The path forward in 2026
As we enter 2026, a few trends stand out. The first is the way AI will shift from being treated as a tool to becoming the foundation of the entire marketing infrastructure. It will influence everything from creative development to planning, buying, and measurement, moving from something teams experiment with to something they build around.
As AI becomes the base layer, the role of identity will start to change. Identity will still matter, but not in the way it once did. It will become the outline of the puzzle, creating structure and an entry point, while the richer understanding comes from AI filling in the middle through behaviour, context, signals, and intent.

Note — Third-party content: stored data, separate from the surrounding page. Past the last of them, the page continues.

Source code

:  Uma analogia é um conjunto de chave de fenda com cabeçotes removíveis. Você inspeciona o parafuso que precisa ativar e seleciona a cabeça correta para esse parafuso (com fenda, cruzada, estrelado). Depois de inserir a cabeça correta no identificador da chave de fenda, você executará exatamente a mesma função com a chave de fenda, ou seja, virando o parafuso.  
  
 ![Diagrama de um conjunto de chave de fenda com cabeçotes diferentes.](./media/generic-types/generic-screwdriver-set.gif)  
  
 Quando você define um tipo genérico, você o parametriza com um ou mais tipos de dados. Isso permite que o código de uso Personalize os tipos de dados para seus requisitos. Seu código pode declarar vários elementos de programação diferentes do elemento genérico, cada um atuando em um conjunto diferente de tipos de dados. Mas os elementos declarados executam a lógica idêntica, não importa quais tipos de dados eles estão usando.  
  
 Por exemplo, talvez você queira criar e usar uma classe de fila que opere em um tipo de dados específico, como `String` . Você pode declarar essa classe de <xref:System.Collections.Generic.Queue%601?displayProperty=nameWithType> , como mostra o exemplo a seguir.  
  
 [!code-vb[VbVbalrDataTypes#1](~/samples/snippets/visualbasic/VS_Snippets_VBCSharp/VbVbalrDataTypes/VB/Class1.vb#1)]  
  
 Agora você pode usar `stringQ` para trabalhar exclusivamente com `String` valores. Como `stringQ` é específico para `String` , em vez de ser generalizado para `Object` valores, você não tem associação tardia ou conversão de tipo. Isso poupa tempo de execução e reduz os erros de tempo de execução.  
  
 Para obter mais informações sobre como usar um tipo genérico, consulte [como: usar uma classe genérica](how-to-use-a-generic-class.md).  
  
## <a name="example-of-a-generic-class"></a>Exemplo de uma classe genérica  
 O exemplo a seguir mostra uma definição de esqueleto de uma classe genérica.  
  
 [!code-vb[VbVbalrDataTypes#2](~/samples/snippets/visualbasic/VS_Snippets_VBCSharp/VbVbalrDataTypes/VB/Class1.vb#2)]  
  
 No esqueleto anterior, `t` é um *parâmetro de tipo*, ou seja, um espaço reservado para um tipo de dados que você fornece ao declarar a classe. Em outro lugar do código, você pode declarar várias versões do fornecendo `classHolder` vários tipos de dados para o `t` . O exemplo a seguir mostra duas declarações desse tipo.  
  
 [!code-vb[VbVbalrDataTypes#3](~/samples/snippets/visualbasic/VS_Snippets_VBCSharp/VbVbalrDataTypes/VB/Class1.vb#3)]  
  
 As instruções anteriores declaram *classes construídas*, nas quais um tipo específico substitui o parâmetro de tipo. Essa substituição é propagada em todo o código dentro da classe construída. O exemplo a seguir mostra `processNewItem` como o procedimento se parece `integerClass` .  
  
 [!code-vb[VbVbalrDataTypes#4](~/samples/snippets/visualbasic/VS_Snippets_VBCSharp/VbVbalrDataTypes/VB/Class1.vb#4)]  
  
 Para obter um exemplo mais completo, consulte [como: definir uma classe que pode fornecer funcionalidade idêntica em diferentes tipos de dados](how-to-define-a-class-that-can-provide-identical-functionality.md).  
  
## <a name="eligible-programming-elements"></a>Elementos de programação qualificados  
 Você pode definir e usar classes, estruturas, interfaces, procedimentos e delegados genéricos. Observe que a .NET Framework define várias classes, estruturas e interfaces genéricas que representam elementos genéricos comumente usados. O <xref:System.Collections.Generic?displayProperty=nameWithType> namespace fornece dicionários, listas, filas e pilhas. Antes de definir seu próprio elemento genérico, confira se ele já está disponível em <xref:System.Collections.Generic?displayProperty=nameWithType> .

What once felt like the whole picture will increasingly feel like a helpful frame.
As that shift takes place, the clean room conversation will quietly fade from the industry vocabulary. Yes, even the guy from InfoSum is calling time on the clean room conversation. Not because collaboration is less important, but because secure data connections will become native to cloud, media, and AI environments. Collaboration will simply be the way data is used safely across the ecosystem, rather than a standalone category.
With this new intelligence layer in place, brands will begin to bring creativity and AI closer together. Many will start training their own creative models on their first and second-party data. That will allow them to produce content that stays true to brand identity while dynamically adapting to audiences, formats, and contexts. The gap between art and science will narrow as creative becomes more intelligent and intelligence becomes more creative.
Onto the next level
For me, there is one moment in 2026 that I am particularly excited for. Fun fact… InfoSum was founded, built, adopted, and acquired before we got GTA VI. If all goes to plan, 2026 is the year it arrives. The launch of GTA VI will be one of the cultural moments of next year. It will create new intersections across gaming, fashion, food, and entertainment and open the door for entirely new forms of brand partnerships inside virtual worlds.
2025 was a year that pulled intelligence, creativity, and collaboration closer together. It forced the industry to rethink what growth requires and what consumers expect.
As we look to 2026, success will come from companies that build trust, embrace intelligence, and connect their ecosystems in smarter ways. At InfoSum, we are proud to be part of shaping that future and excited for what comes next.